Nel 1895 Oscar Wilde, accusato di sodomia e immoralità fu condannato ai lavori forzati nel carcere di Reading. Fu un’esperienza drammatica, un’esperienza da cui lo scrittore non si riprese mai, ma che cercò di raccontare, a suo modo, in un breve componimento in versi. Scritto immediatamente dopo la sua scarcerazione la Ballata del Carcere di Reading è un poema di rara lucidità, in cui Wilde esprime un’intensa analisi della propria condizione esistenziale; prendendo spunto dalla sua triste esistenza carceraria, egli denuncia le debolezze, le miserie e le contraddizioni della natura umana. Nella sua devastante condizione di detenuto, il poeta si distacca dalla concezione edonistica della vita da cui si era lasciato accecare, e riconosce allla fine la sofferenza come tappa fondamentale di un percorso di rinascita e redenzione spirituale. È significativo nella durezza delle strofe il cambiamento dello scrittore con la vita interiore che diventa più introspettiva e sofferta così come la sua arte non è più, come la vita, espressione edonistica, provocatoria, gaudente. La sua profonda fede nella vita come un’opera d’arte (life as a work of art), che fino a quegli anni rappresentò la pura espressione dell’estetismo, divenne da quegli anni così tremendamente pessimistica che continuò a logorarlo anche dopo la sua scarcerazione, fino alla sua morte. La “Ballata del Carcere di Reading” racconta la storia dell’impiccagione di un giovane detenuto colpevole di avere ucciso la donna che amava (he did not wear his scarlet coat, For blood and wine are red, And blood and wine were on his hands When they found him with the dead, The poor dead woman whom he loved, And murdered in her bed ). Lui aveva ucciso una cosa viva, ma loro avevano ucciso un uomo morto. ed evoca il rituale assurdo e feroce dell’esecuzione, e quella che contiene la profonda considerazione religiosa, sui mali del mondo e sulla redenzione.

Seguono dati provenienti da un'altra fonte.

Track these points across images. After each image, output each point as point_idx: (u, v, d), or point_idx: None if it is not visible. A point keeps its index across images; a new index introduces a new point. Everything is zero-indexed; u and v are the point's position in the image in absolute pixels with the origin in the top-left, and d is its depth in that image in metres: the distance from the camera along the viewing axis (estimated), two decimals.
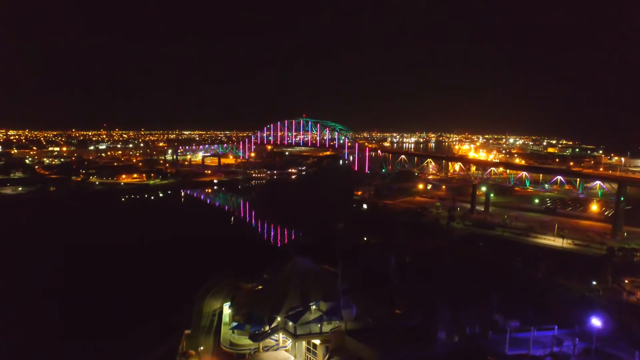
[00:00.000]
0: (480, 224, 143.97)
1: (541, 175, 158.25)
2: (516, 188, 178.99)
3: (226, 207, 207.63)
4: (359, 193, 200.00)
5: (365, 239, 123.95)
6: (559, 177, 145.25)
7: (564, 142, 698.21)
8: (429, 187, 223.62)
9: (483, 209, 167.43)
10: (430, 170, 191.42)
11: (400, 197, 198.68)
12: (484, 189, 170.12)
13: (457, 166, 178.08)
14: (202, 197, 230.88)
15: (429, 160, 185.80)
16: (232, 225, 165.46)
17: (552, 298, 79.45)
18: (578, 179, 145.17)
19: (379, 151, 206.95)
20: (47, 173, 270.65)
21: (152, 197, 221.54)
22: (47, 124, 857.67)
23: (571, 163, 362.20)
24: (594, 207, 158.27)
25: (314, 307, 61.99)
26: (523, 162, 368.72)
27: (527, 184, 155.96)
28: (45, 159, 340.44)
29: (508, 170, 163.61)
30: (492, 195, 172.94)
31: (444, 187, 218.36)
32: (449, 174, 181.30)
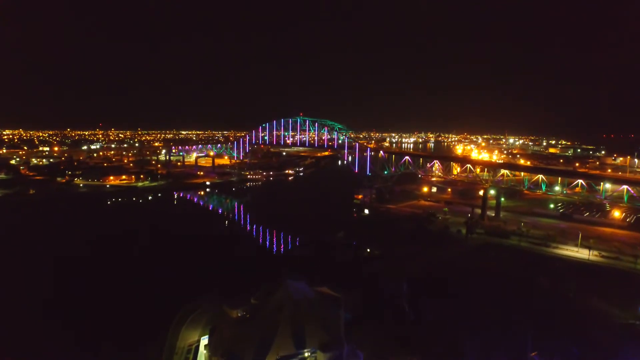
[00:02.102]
0: (493, 232, 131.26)
1: (559, 178, 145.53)
2: (525, 191, 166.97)
3: (216, 212, 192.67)
4: (360, 197, 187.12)
5: (368, 250, 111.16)
6: (580, 181, 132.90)
7: (563, 142, 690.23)
8: (434, 190, 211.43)
9: (493, 214, 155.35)
10: (437, 172, 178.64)
11: (404, 201, 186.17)
12: (492, 192, 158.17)
13: (465, 168, 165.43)
14: (192, 201, 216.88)
15: (435, 162, 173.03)
16: (220, 232, 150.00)
17: (595, 328, 66.92)
18: (602, 183, 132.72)
19: (381, 152, 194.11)
20: (32, 174, 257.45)
21: (139, 201, 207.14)
22: (46, 123, 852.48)
23: (577, 164, 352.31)
24: (616, 213, 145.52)
25: (308, 354, 49.05)
26: (529, 163, 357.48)
27: (544, 187, 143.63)
28: (33, 159, 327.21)
29: (523, 173, 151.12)
30: (502, 199, 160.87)
31: (449, 190, 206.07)
32: (457, 176, 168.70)
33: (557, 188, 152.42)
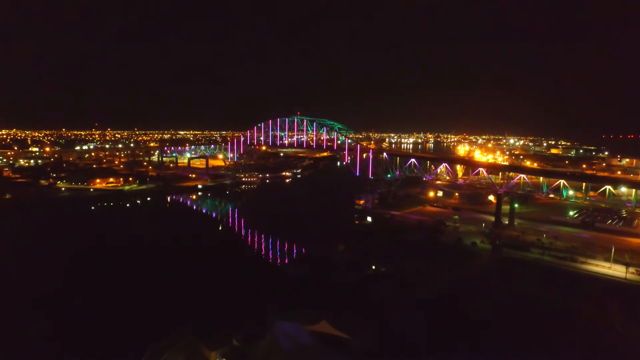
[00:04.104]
0: (510, 244, 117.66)
1: (584, 184, 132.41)
2: (537, 195, 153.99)
3: (203, 220, 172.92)
4: (361, 202, 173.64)
5: (373, 267, 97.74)
6: (608, 187, 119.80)
7: (563, 142, 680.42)
8: (440, 194, 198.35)
9: (507, 222, 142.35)
10: (445, 176, 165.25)
11: (409, 206, 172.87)
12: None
13: (477, 171, 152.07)
14: (179, 207, 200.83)
15: (444, 164, 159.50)
16: (204, 245, 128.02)
17: None
18: (634, 190, 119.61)
19: (384, 154, 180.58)
20: (15, 176, 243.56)
21: (122, 206, 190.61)
22: (44, 124, 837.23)
23: (584, 166, 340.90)
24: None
25: None
26: (535, 164, 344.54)
27: (565, 193, 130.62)
28: (21, 160, 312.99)
29: (541, 178, 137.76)
30: (516, 205, 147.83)
31: (456, 194, 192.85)
32: (468, 180, 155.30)
33: (570, 192, 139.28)
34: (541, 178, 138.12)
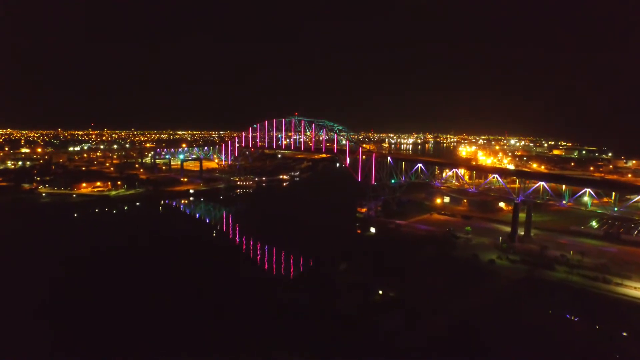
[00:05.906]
0: (532, 260, 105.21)
1: (613, 193, 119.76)
2: (550, 202, 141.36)
3: (189, 232, 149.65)
4: (363, 210, 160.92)
5: (380, 291, 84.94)
6: None
7: (563, 143, 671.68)
8: (446, 200, 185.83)
9: (522, 234, 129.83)
10: (455, 182, 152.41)
11: (414, 214, 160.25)
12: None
13: (491, 177, 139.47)
14: (169, 214, 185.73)
15: (455, 170, 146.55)
16: (185, 262, 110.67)
17: None
18: None
19: (388, 158, 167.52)
20: None
21: (106, 214, 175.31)
22: (43, 123, 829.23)
23: (591, 168, 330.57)
24: None
25: None
26: (543, 167, 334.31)
27: (590, 203, 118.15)
28: (8, 162, 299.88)
29: (564, 186, 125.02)
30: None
31: (465, 200, 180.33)
32: (481, 187, 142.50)
33: (585, 199, 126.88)
34: (564, 186, 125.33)
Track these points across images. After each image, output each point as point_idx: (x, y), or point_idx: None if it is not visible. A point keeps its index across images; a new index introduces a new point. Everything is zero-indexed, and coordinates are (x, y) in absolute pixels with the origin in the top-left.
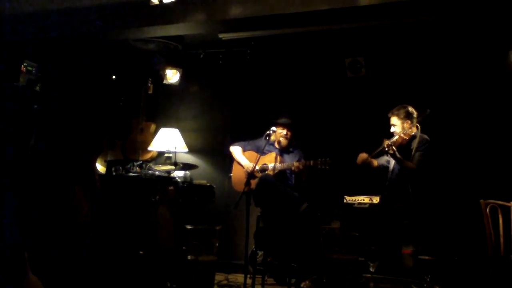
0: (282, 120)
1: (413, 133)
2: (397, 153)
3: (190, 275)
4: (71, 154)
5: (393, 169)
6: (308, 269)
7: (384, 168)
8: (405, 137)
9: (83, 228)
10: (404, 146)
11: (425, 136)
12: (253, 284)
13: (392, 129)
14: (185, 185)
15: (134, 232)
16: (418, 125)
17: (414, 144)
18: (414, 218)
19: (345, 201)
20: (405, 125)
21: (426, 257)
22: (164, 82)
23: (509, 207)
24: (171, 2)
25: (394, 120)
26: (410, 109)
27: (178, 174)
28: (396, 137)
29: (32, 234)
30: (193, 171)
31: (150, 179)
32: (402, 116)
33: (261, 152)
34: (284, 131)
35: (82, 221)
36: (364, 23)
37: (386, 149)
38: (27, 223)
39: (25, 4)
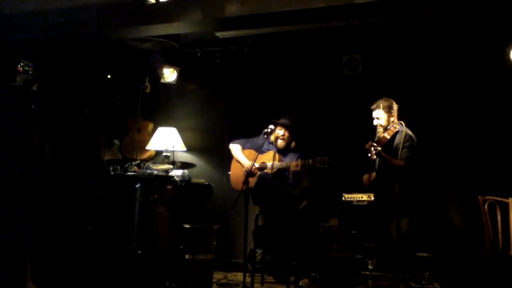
0: (281, 121)
1: (397, 129)
2: (382, 153)
3: (188, 274)
4: (67, 152)
5: (379, 167)
6: (307, 267)
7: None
8: (390, 133)
9: (82, 226)
10: (386, 143)
11: (410, 133)
12: (252, 282)
13: (376, 122)
14: (183, 184)
15: (132, 231)
16: (402, 122)
17: (400, 140)
18: (403, 216)
19: (343, 199)
20: (391, 118)
21: (425, 254)
22: (162, 81)
23: (507, 203)
24: (168, 1)
25: (379, 113)
26: (394, 103)
27: (176, 173)
28: (379, 134)
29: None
30: (191, 170)
31: (148, 178)
32: (387, 110)
33: (260, 150)
34: (282, 131)
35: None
36: (361, 20)
37: (374, 151)
38: (37, 224)
39: (23, 4)
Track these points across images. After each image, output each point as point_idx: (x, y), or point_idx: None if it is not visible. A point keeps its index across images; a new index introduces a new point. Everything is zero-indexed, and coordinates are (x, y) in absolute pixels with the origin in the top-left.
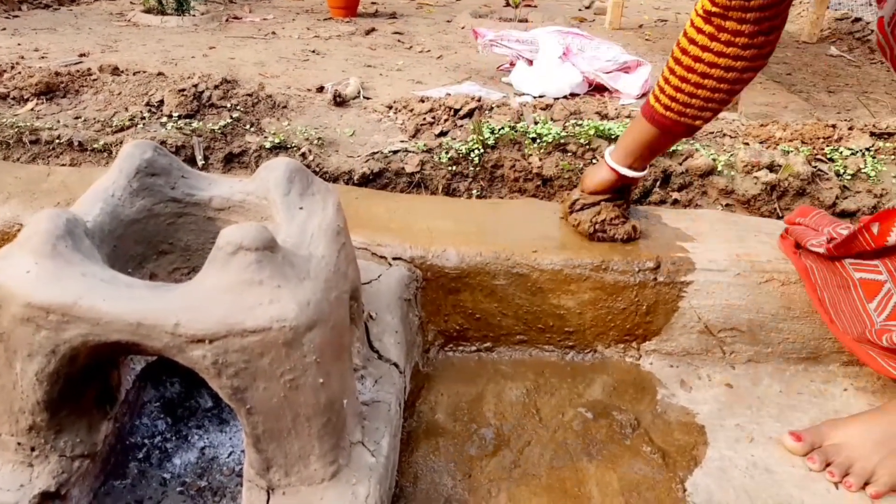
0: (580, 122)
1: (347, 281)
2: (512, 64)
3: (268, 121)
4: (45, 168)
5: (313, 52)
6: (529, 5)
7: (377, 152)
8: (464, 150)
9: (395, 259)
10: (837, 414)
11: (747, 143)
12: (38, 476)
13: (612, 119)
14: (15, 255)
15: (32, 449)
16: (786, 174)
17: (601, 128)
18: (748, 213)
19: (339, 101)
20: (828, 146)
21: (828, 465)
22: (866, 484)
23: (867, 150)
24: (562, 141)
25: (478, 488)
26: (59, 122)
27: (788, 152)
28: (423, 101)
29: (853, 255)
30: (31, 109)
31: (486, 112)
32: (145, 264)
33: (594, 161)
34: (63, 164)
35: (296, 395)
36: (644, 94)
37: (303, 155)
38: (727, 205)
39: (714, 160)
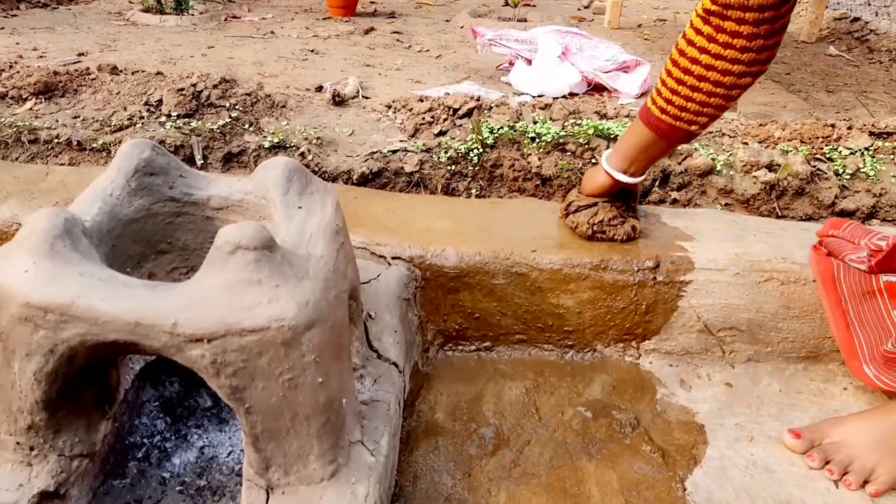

Ogni uomo uccide la cosa che ama, che ciascuno lo sappia: gli uni uccidono con uno sguardo di odio, gli altri con delle parole carezzevoli, il vigliacco con un bacio, il coraggioso lo fa con una spada! (Yet each man kills the thing he loves By each let this be heard, Some do it with a bitter look, Some with a flattering word, The coward does it with a kiss, The brave man with a sword!).
La Ballata del Carcere di Reading è una testimonianza della violenza silenziosa del potere esercitato sui carcerati in generale e in particolare sul giovane assassino che, assetato di vita beve l’aria del mattino e guarda dalla sua cella quel pezzetto di azzurro che in carcere è chiamato cielo e che soffre l’assillante controllo delle guardie per impedire che si possa togliere la vita e rovinare lo “spettacolo”.
Questo canto disperato la cui traduzione e adattamento sono stati curati da Umberto Orsini ed Elio De Capitani è in scena al Teatro Puccini con la regia di De Capitani dove Umberto Orsini, fra i maggiori interpreti del teatro italiano, incontra Giovanna Marini, la più grande voce della nostra musica popolare, in uno spettacolo intimo e dolente.
Lei con chitarra, lui con il libro nella veste del narratore. Orsini non stupisce la sua inconfondibile voce affascina e incanta, stupisce invece l’arte di Giovanna Marini nella triplice veste di musicista, cantante e attrice. Mi ha sinceramente affascinato ed emozionato e sorpreso perché il mio ricordo di Giovanna va indietro di cinquant’anni quando la vedevo nel rosso oltrepo mantovano interpretare con la sua bella voce i canti popolari, quelli delle mondine, della lotta partigiana, di “bella ciao”. Poi l’ho persa di vista perché la vita mi ha portato ad altri impegni più prosaici e più impegnativi. Quindi Giovanna è stata la vera rivelazione. Canta le parole di Wilde con musica da lei composta che si rifà alle ballate scozzesi (I MacDonald), alle melodie elisabettiane e ai Lieder di Schubert. Esibizioni di grande raffinatezza e di grande spessore emozionale. Una lettura a due voci che crea e scompone, a volte la Marini
ripropone in inglese il testo che Orsini ha appena letto e a volte lo anticipa in un gioco che alla fine ci fa uscire dal teatro con gli occhi umidi di pianto e la voce strozzata dall’emozione.